From the perspective of someone who both lived in the Chicago community and worked on messaging strategies for the bid, I can tell you that our bid was far more transparent. We had a detailed plan for every potential site, all the residents knew where the games would be, the impact it would have, and developers and my alma mater even scooped up condemned properties around the proposed Washington Park site (which lo and behold, is now the leading Chicago contender for the Obama library).
It also was linked to long term CTA/RTA transit planning, including the proposed Gold Line and a hi line style abandoned railroad-cycling path to be used for the games and left afterward as a ‘legacy’ project, along with updated community sailing facilities for the South Side (my proudest contribution, as I modeled the proposed organization after Boston’s own CBI where I learned to sail) .

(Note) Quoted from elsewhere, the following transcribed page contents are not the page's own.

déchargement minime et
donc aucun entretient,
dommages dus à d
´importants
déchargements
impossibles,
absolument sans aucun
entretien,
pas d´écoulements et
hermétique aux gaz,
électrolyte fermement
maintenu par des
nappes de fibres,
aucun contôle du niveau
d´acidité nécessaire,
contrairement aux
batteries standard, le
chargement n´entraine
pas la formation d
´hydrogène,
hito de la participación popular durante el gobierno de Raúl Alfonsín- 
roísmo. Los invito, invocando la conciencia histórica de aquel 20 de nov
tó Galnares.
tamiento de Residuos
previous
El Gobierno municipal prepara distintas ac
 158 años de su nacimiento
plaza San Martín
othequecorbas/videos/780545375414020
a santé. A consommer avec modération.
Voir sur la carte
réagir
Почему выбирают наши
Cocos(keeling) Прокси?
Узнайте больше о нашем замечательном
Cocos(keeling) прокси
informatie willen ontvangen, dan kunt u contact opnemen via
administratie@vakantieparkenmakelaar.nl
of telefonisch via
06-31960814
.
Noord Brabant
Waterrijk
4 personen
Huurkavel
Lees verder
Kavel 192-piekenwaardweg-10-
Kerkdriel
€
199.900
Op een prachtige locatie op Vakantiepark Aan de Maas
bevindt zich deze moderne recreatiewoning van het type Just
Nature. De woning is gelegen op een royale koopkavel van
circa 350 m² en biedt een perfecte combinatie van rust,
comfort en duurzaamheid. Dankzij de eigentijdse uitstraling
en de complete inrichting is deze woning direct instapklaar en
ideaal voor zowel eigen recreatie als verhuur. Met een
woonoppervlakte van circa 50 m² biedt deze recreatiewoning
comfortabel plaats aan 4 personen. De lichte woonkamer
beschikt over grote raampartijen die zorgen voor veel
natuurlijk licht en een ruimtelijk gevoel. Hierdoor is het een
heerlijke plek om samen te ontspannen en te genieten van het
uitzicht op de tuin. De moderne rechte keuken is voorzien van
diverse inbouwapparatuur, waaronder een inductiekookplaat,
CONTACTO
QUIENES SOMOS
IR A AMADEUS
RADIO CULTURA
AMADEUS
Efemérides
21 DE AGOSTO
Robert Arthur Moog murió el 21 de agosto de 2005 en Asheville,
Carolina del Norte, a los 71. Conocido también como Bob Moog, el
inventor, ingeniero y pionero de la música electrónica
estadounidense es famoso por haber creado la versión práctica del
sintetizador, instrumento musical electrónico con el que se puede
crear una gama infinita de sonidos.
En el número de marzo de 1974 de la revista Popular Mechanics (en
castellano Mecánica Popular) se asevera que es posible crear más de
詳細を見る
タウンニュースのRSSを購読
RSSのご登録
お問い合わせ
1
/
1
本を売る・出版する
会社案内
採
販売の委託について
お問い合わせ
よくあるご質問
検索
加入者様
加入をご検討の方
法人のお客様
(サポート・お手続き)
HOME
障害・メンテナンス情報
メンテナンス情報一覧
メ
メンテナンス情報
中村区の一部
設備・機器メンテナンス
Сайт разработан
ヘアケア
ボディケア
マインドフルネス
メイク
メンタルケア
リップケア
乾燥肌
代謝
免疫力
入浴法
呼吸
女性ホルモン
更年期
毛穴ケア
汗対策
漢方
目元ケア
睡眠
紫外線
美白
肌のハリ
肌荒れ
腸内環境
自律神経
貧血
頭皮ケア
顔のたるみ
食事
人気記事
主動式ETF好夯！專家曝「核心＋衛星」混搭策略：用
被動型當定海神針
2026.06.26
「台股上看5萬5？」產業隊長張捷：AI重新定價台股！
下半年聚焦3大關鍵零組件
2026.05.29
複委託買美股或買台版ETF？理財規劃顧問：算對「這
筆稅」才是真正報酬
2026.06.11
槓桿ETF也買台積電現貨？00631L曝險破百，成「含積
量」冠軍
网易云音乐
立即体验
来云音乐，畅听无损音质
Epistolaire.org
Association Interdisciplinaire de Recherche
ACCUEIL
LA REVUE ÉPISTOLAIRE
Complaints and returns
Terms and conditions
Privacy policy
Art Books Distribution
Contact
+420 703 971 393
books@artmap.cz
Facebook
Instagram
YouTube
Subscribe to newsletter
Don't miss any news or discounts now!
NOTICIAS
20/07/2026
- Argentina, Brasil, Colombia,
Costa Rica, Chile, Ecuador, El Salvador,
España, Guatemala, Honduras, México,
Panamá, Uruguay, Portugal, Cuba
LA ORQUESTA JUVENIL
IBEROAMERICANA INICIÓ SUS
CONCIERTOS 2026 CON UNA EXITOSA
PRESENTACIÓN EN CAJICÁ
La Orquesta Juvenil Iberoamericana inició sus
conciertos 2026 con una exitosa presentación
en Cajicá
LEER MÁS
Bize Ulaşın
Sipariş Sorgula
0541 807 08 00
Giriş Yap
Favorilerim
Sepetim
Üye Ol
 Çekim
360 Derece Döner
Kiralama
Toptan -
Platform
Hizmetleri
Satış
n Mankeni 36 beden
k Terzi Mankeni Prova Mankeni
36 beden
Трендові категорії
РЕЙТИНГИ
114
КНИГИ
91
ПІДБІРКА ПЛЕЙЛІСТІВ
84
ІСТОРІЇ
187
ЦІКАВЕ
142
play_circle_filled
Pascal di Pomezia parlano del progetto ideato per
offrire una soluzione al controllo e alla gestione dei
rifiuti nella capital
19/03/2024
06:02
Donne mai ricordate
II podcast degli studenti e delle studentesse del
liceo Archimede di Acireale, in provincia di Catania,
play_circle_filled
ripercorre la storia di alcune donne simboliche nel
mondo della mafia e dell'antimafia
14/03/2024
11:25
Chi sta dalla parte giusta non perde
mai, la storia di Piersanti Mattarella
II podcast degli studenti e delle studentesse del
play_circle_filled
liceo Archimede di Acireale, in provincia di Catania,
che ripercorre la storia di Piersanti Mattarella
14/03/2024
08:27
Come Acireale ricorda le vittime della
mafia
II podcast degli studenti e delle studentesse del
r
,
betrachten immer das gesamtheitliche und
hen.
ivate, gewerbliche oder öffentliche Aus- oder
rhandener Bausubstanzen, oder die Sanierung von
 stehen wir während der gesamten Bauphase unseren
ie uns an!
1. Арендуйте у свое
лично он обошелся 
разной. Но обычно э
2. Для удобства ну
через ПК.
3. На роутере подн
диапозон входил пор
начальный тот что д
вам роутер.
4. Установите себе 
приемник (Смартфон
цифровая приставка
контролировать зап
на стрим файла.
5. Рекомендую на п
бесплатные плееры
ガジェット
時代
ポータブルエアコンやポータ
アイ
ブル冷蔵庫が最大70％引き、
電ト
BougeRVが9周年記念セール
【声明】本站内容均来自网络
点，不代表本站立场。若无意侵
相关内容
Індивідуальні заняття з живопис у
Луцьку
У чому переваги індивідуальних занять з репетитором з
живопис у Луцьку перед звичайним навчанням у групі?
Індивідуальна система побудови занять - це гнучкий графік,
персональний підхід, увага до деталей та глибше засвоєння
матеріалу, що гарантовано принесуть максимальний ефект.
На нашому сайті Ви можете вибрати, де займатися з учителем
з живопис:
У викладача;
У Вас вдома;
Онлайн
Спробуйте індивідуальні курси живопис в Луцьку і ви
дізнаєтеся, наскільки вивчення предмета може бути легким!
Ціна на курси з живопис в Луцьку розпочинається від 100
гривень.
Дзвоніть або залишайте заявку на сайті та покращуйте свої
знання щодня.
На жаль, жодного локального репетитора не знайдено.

So some of these details were quite meticulous. My friend who was also a fellow in 2009 moved back to his native Baltimore and worked on their bid, which eventually merged with the DC bid, and they consciously copied the London model of using the games to redevelop ex industrial spaces. I do not see that level of detail and rigor here in our bid as it is publicly proposed, just a broad outline of what to do. And I suspect that is because the NYC bid got tangled up in urban politics regarding the East Side stadium, and the Chicago bid attracted widespread community opposition when it became clear it would transform some blighted areas and possibly gentrify their residents out.
I would argue Boston deserves the most transparent, cost effective, and accurately estimated Games bid in history. It should be the greenest games, the cheapest games, and games that will be used as an engine for actual growth and community redevelopment that benefit everyone and not just the wealthy or connected. Those would be statement games that show that the cradle of liberty could democratize and clean up a games that are corrupt, autocratic, broken, and reserved for the wealthy. I would be all for those games. That would be the kind of games Boston deserves, it’s not the games we seem to be getting. And I think some of the more eloquent boosters who have pride in our community, our state, and it’s legacy of liberty should be the first ones demanding that we get the best games possible, not settling for the status quo.
If the IOC visits Boston and finds everyone driving around with No Boston Olympics bumper stickers, are they really going to force it on us?
a number of cities in democratic countries have pulled out because of local oppositions.
I’m several of these places, though, there’s been a lot more openness about the process. For example, Norway pulled out of a Winter Olympics after citizens figured out the demands of the IOC — infamously including the IOC’s demand for free booze.
And the protesters tailing every single public IOC event, protesting outside of Chicago 2016 CEO’s Patrick Ryan’s suburban Wilmette manse, blowing up the aldermanic offices phones to force the Council to hold Daley to task on some of the funding promises, all of that showed the IOC that the city didn’t want the games. That was the clear takeaway-so keep vocal and make sure Boston gets the games it deserves. And if the IOC is unwilling to let us host those games, than we shouldn’t host any. That has always been my position and that is what opponents should stick to, loud and clear.